With this in mind, it makes sense that students would notice a change in the temperature of the doorknobs. Lately, students have been reporting that certain doorknobs, specifically those located outside of classrooms like Thompson L004, Engineering 1110, the side room in Hanover and the back entrance to the Office of Admissions, are unusually warm. Though these doorknobs are not warm enough to burn or hurt anybody, they are warm enough to be unsettling.
Members of the Mason community gave varied reasons as to why they thought these doorknobs were mysteriously warm.
Dr.

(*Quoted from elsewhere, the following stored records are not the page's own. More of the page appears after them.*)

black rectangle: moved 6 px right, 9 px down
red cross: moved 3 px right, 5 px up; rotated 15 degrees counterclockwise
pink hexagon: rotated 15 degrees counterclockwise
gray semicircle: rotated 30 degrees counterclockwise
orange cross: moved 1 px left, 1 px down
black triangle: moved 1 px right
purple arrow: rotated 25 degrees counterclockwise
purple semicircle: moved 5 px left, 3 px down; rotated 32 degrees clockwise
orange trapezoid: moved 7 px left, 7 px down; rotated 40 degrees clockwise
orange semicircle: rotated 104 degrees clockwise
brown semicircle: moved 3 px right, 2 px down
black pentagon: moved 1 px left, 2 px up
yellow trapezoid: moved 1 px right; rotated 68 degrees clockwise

Kathleen Alligood, associate dean of the Honors College, posited that some doorknobs are warmer than others because “more people touch them.” This theory could work, since the friction generated by a large number of people touching a certain doorknob might increase its temperature.
Two freshmen, Abby Lee, a criminology and psychology major, and Noah Black, a global affairs major, offered a different theory, guessing that the heat might come from “hot water pipes near the door frames.”

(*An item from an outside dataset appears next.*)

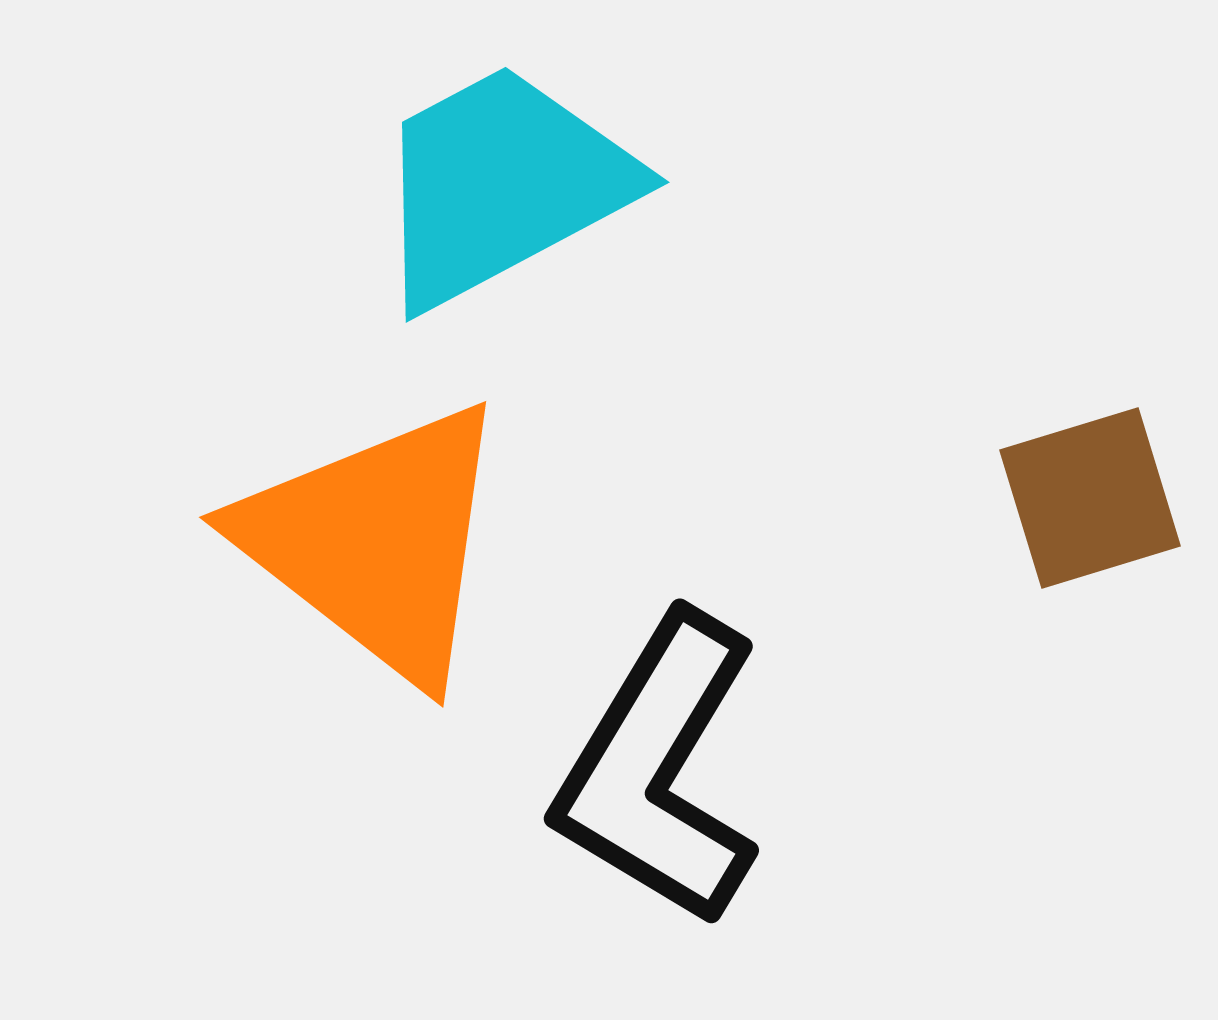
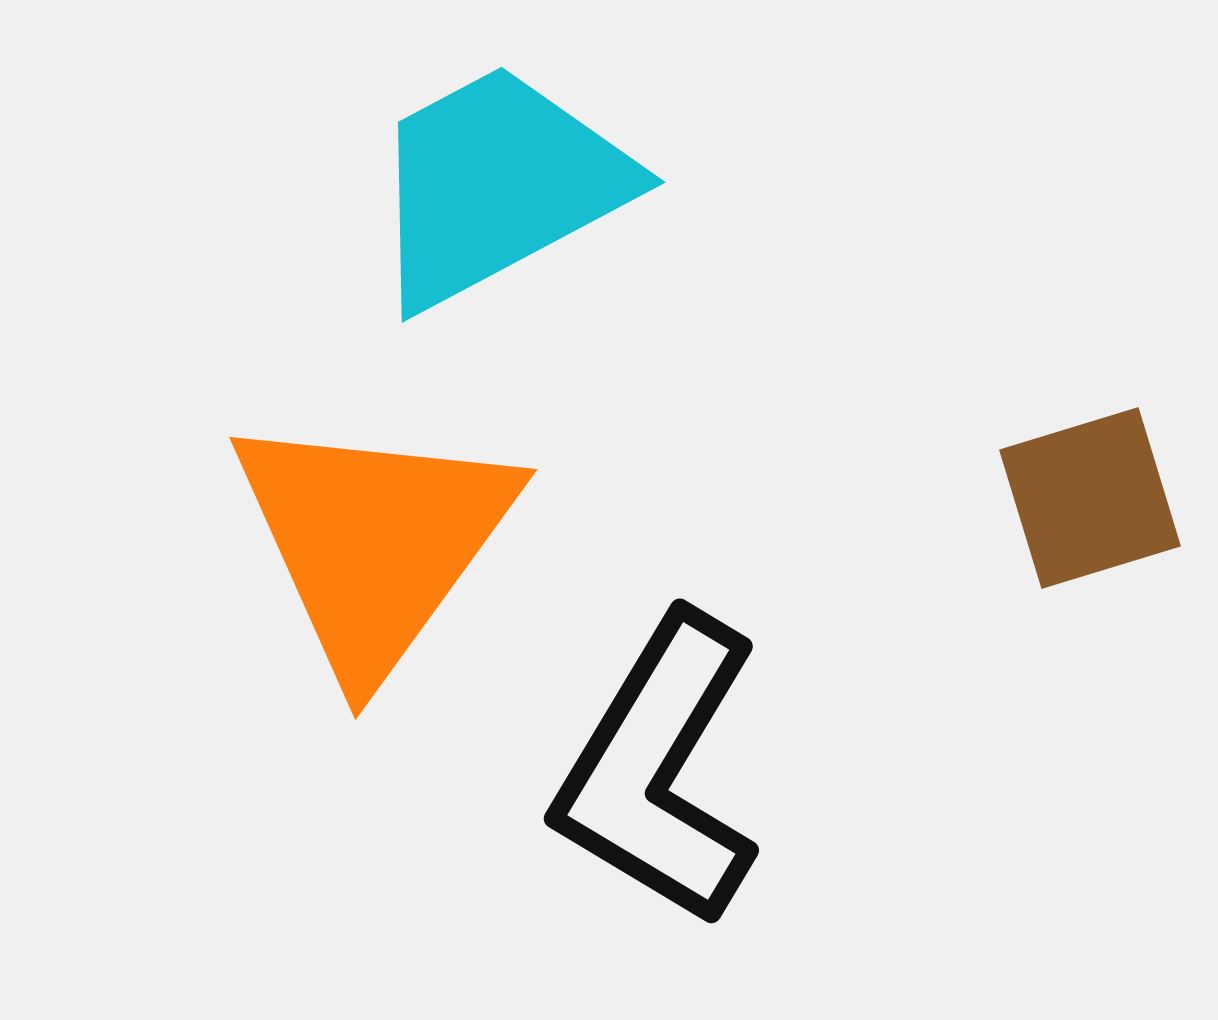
cyan trapezoid: moved 4 px left
orange triangle: moved 2 px left; rotated 28 degrees clockwise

“I think the hot water pipes are connecting with the door frames, causing the heat to spread,” Lee said.
Professor Miruna Stanica, an assistant English professor, mulled it over and eventually wagered a guess. “I actually have a theory!” she said. “I noticed that this door [the door to one of her classrooms] has a card unlocking mechanism, and I think it’s connected to that.”
Jim McCarthy, the head of physical security on campus, was able to confirm which of these theories was correct. McCarthy’s department handles the locks on all the doors on campus, so if anybody could explain this mysterious warmth, it would be him.
“Well, I’d like to tell you it’s something supernatural,” he laughed. “That would certainly be the more exciting answer. The reality is that these are electronic lock sets that are used in conjunction with our card access; they’re low-voltage or battery-operated, usually 12 or 24 volts. They’re normally warm to the touch, but if they over-heated, they would automatically turn off and not hurt anybody.”
Stanica was right: the electronics in the key card system pulse electricity through the doorknobs they are connected to. While not at a dangerous level, the voltage is high enough to make the doorknobs feel warm to the touch. A recent inspection of the problem confirmed this, as each of reported doorknobs was connected to a key card system.
Put “warm doorknobs” down on the list of Mason mysteries solved. McCarthy was probably right, though — a supernatural reason might be slightly more exciting.